I have been reading through the answers to the electronic survey DCN sent to members who attended the recent national meeting. Unlike some American commentators on this blog, British parents seem very keen that schools should be raising with children the topic of the different ways that families come into being. A couple suggested that DCN should seek to contribute to the Personal, Social and Health Education curriculum or that the organisation could write an A4 Fact Sheet, available on the website, that could be downloaded and taken into school by a child or sent in by a parent to educate and inform teachers about donor conception. In fact DCN did apply to one of the grant giving foundations for money to do some educational work with teachers but were not successful with the bid. But writing a Fact Sheet would be fairly straightforward and would not need additional funding. I’d love to hear from others – perhaps particularly in the UK – about what they think of this idea.

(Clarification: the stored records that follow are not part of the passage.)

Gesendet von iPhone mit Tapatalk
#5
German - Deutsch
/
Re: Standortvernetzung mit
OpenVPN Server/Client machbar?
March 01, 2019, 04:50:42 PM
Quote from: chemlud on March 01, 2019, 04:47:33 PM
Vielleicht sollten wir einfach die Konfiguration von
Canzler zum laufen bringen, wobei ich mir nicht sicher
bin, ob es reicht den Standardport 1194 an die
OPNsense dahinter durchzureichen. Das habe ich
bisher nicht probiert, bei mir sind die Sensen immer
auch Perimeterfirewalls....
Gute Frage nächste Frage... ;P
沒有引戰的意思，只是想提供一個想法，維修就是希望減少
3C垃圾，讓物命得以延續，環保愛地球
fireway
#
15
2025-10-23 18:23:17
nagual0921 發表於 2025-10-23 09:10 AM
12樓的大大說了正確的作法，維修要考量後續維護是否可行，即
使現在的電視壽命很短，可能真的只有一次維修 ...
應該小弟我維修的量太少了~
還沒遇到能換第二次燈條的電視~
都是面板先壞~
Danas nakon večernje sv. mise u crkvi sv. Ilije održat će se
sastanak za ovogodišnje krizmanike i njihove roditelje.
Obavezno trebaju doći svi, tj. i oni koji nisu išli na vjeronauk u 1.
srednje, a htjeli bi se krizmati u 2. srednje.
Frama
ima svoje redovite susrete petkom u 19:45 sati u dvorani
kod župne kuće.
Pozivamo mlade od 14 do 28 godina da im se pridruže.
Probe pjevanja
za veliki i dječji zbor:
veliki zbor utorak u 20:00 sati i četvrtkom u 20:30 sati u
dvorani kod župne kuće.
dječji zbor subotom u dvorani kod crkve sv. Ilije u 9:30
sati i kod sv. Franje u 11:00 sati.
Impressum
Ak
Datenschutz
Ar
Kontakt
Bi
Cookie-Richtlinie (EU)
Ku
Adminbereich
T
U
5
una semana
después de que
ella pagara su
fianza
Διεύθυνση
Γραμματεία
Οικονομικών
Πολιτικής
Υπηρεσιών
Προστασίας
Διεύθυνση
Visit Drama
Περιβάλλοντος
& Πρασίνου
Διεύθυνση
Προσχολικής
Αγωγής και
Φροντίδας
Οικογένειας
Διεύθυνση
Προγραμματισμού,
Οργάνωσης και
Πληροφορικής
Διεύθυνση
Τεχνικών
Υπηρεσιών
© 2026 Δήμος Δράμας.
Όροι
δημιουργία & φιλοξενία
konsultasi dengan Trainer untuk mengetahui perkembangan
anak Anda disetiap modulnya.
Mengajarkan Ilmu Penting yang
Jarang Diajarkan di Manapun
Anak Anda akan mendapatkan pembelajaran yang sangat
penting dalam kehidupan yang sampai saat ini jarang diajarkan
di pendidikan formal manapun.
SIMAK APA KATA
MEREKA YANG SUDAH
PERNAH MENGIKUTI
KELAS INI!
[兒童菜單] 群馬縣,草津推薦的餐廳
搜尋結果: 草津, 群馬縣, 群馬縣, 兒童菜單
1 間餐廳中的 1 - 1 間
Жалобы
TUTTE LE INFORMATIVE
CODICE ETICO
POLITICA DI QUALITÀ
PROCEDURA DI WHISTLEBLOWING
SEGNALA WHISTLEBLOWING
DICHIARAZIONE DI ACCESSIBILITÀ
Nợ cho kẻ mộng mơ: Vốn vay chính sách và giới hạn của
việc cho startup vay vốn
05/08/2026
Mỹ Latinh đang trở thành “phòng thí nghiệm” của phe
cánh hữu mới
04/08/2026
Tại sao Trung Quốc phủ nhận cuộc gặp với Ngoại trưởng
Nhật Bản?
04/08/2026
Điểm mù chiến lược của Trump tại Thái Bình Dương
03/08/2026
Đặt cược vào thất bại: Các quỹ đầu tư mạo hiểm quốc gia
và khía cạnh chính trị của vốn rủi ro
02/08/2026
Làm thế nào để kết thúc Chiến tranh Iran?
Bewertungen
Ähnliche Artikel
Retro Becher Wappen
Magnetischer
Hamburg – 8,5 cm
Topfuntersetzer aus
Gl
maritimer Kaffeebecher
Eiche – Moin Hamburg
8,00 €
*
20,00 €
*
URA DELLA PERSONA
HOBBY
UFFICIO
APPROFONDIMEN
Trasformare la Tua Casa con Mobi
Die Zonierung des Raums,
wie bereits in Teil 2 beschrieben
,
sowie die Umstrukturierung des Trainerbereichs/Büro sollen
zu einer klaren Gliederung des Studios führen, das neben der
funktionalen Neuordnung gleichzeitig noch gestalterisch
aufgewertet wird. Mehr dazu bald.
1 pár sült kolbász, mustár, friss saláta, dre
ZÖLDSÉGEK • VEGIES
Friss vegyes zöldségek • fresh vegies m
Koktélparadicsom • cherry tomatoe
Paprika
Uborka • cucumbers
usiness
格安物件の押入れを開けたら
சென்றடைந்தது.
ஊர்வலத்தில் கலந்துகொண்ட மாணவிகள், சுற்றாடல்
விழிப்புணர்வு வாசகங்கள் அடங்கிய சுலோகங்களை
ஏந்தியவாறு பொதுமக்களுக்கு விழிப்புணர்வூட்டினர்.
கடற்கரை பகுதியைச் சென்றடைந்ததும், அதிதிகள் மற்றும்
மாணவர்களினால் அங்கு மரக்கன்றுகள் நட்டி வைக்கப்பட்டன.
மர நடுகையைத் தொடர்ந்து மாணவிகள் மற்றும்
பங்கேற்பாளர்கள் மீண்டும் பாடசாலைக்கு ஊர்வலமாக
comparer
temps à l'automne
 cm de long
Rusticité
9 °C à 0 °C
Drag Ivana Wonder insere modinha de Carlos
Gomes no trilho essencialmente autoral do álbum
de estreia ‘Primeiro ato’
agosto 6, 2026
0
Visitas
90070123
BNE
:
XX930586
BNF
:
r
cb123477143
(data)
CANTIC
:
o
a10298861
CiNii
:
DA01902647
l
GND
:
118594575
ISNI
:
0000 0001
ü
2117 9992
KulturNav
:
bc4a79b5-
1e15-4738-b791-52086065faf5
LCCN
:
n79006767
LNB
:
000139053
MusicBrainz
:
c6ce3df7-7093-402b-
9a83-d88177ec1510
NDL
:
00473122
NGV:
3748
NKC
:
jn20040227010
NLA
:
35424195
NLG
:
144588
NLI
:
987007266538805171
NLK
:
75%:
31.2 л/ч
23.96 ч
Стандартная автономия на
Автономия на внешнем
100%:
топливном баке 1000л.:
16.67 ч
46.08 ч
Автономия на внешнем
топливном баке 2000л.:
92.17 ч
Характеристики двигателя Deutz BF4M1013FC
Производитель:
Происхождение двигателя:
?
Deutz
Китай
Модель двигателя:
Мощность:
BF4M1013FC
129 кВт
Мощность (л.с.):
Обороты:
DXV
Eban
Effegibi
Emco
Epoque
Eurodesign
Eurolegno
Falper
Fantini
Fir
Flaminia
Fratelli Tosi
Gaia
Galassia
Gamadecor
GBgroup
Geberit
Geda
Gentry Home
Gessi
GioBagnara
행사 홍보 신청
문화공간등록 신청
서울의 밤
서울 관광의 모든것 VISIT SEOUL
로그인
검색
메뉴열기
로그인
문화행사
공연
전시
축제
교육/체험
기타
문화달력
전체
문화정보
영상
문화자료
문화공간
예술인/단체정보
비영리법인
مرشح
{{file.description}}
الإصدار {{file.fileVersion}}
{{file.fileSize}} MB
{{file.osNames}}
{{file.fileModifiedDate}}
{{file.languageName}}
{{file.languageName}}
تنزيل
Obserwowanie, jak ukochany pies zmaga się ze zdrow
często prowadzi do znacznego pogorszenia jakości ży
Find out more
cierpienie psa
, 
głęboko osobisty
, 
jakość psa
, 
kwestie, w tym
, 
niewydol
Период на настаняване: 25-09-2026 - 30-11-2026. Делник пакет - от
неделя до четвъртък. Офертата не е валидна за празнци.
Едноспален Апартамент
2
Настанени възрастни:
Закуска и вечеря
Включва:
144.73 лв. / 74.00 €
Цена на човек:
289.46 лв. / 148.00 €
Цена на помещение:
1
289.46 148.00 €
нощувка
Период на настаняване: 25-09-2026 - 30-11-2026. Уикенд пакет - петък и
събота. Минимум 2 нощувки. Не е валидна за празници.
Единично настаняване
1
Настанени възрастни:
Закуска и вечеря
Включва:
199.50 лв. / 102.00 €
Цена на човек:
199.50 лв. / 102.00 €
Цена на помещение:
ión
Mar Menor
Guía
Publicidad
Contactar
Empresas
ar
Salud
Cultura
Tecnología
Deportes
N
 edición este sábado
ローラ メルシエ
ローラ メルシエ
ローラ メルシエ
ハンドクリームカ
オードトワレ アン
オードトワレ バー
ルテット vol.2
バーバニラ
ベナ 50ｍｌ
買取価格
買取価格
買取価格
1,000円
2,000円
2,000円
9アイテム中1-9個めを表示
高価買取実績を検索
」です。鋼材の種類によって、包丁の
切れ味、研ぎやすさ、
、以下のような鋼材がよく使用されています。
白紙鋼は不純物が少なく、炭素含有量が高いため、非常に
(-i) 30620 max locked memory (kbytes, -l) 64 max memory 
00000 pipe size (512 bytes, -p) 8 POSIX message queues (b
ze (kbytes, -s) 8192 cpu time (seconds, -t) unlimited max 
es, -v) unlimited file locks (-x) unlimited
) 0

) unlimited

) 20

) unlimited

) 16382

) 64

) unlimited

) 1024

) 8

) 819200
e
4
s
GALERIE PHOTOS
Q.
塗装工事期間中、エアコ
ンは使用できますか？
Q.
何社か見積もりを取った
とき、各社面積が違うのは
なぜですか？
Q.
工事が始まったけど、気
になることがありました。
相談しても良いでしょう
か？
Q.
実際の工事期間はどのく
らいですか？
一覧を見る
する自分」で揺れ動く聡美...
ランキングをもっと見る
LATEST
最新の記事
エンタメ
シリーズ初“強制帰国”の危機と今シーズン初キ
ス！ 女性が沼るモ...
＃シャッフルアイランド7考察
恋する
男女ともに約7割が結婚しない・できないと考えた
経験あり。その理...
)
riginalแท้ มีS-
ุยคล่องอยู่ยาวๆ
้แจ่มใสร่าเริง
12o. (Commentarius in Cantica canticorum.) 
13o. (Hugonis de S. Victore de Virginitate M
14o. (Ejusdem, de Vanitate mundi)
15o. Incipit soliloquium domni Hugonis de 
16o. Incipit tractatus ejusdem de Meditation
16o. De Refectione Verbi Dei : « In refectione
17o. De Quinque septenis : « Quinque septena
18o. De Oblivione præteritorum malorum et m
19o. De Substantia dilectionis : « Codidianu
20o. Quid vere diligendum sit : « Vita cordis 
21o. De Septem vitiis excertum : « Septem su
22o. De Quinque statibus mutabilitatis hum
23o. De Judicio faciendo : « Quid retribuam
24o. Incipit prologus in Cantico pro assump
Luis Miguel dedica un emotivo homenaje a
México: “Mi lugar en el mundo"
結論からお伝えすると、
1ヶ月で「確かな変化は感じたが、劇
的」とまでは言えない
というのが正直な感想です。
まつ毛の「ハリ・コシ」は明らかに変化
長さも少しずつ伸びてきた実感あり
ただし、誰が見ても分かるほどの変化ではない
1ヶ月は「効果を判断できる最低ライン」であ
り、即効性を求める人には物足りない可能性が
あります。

I do believe that it is possible to explain anything to a child of almost any age as long as you do it in a developmentally appropriate way and are ready to continue the conversation at a more sophisticated level as the child gets older. This is the principle on which DCN bases it’s advice to parents on how to talk with their children about DC. Why would you not want children of 8,9 upwards in schools to know about the many ways in which families come into being and for teachers to be able to talk with ease about assisted and donor conception, step-parenting, adoption, re-formed families, single parent or lesbian families, with children of any age should the topic arise in class conversation. I can see there are those who might not wish these family forms to be ‘normalised’ but I personally don’t believe that allowing a child to feel significantly different or even deviant, is helpful to that child’s well-being. It is a tribute to the resilient upbringing and self-esteem of the children on the panel at the DCN meeting (see previous blog) that they took on the role of educators in their schools and communities, but it was harder for some than others…one girl in particular having to face both religious prejudice and sheer ignorance.